In other violence Monday, an Iraqi government official was gunned down by assassins outside his Baghdad home, and a suicide car bomb packed with explosives, mortars and rockets exploded outside a U.S. base in the northern city of Mosul, killing a three Iraqis and injuring three U.S. soldiers.
Suicide attacks, assassinations, roadside bombs and abductions have been persistent tactics in the 15-month insurgency sowing chaos across Iraq. Kidnappings have escalated, however, since the Philippines last week met militant demands and withdrew troops to save the life of a Filipino truck driver.
Egyptian Mohammed Mamdouh Helmi Qutb, the militants' highest-ranking captive, was abducted three days ago. His kidnapping was followed by censure from leaders in Iraq and the Arab world for excesses including beheadings, and it was possible the criticism factored in the diplomat's swift release.
An Egyptian Foreign Ministry official said Qutb was released after negotiations and was in good condition at the mission's headquarters. His captors said in a statement on the pan-Arab television station Al-Jazeera that they had decided to free Qutb because he was a good religious man and had good morals.
Militants said they had taken the diplomat to deter Egypt from sending security experts to help the new Iraq government, and his abduction seemed to signal that insurgents were seeking higher-value targets.
Many of the more than 70 people abducted in Iraq have been truck drivers, more vulnerable than heavily armed military troops as they bring essential goods and materials into the country.
Since Filipino truck driver Angelo dela Cruz was freed Tuesday, separate militant groups have kidnapped three Kenyans, three Indians and one Egyptian working for a Kuwaiti company. Two different groups announced Monday they were holding two Pakistanis and two Jordanians, and threatened to kill them if their companies continue working in Iraq.

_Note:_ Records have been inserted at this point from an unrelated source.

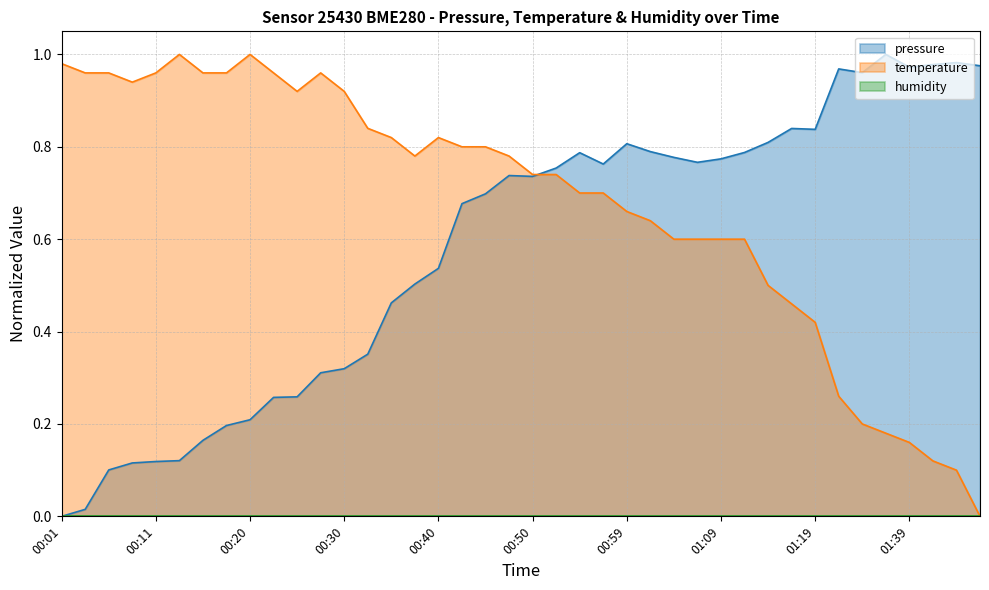

Count the number of categories in the chart.

40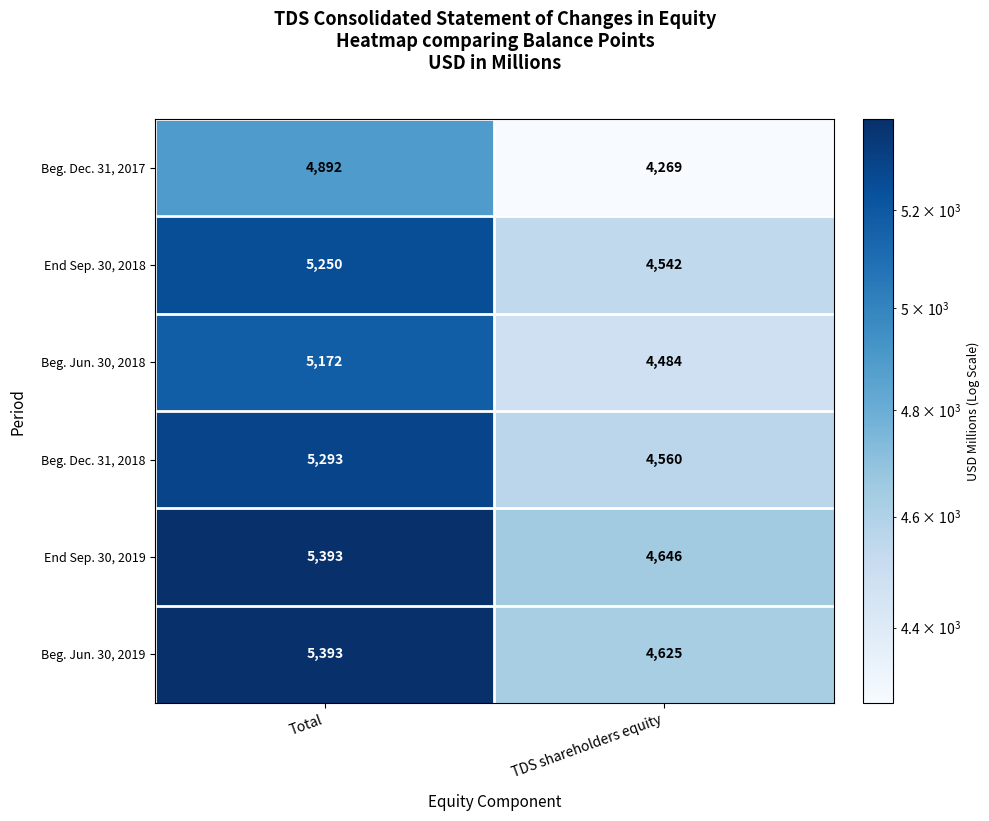

The Beg. Jun. 30, 2018 series shows 4484 at TDS shareholders equity. True or false?

True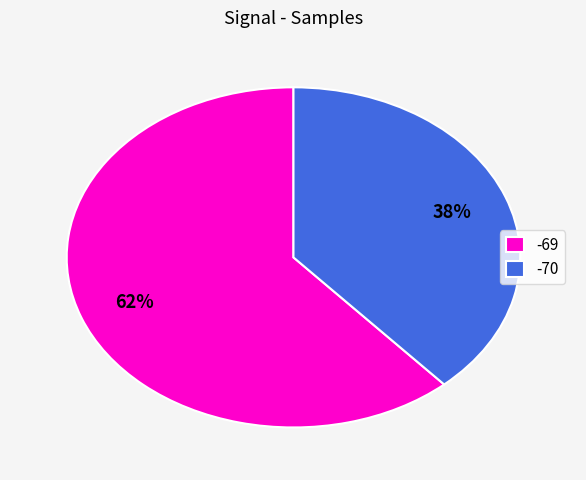

Combined, do -70 and -69 account for over 50%?

Yes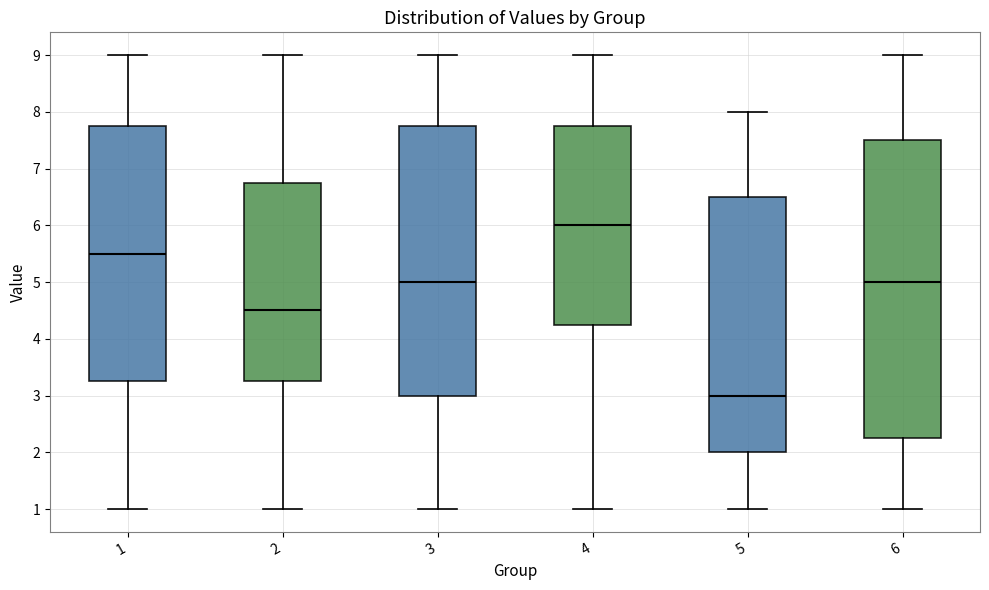

Which box's median line is the lowest?

5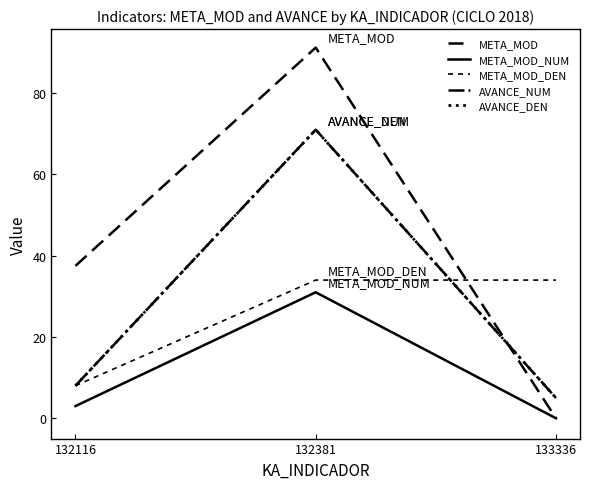

Does the chart have visible grid lines?

No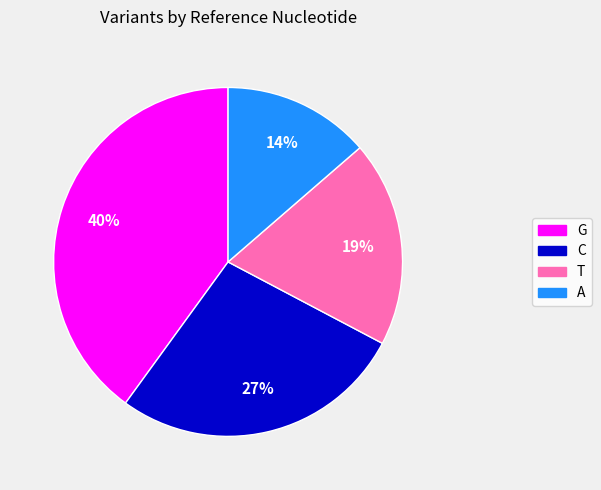

Does any single category account for the majority?

No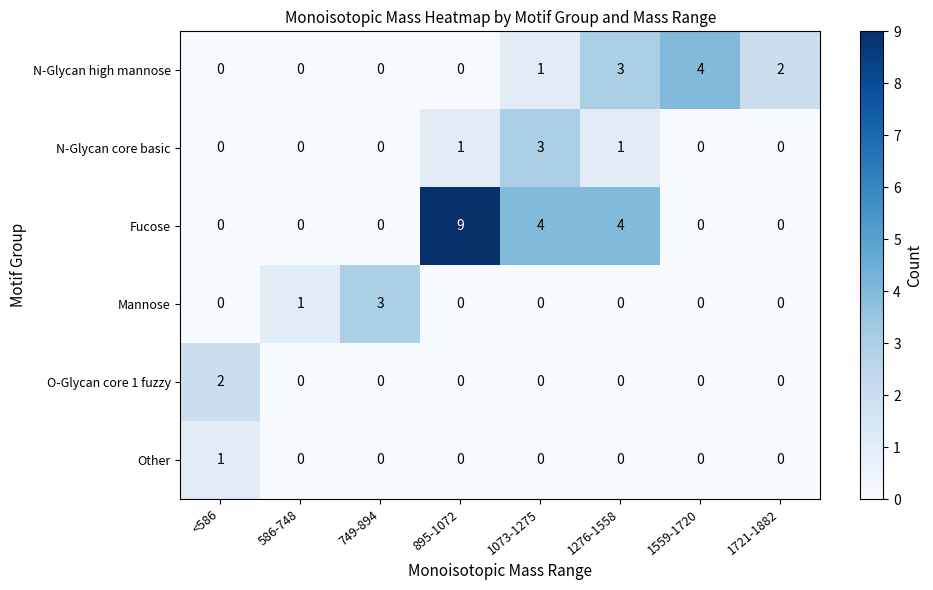

What is the greatest value displayed?

9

"We've seen since the Philippines government acceded to the demands of the terrorists a whole spate of new hostage taking," Australian Foreign Minister Alexander Downer said. "And I'm afraid that's what inevitably is going to happen in those circumstances."
George Sada, spokesman for Iraqi interim Prime Minister Ayad Allawi, also expressed regret at the Philippines' decision: "We think that to bow to the terrorists' threats is the wrong policy."
In the Mosul bombing, a suicide attacker detonated the explosives-packed Chevrolet about 50 yards from the gate of the U.S. base. Three Iraqis standing nearby, a woman, a child and a guard, were killed, and three U.S. soldiers and two other Iraqi guards were wounded, said U.S. military spokeswoman Capt. Angela Bowman.
In Baghdad, gunmen killed Col. Musab al-Awadi, the Interior Ministry's deputy chief of tribal affairs, and two of his guards, according to an Interior Ministry spokesman.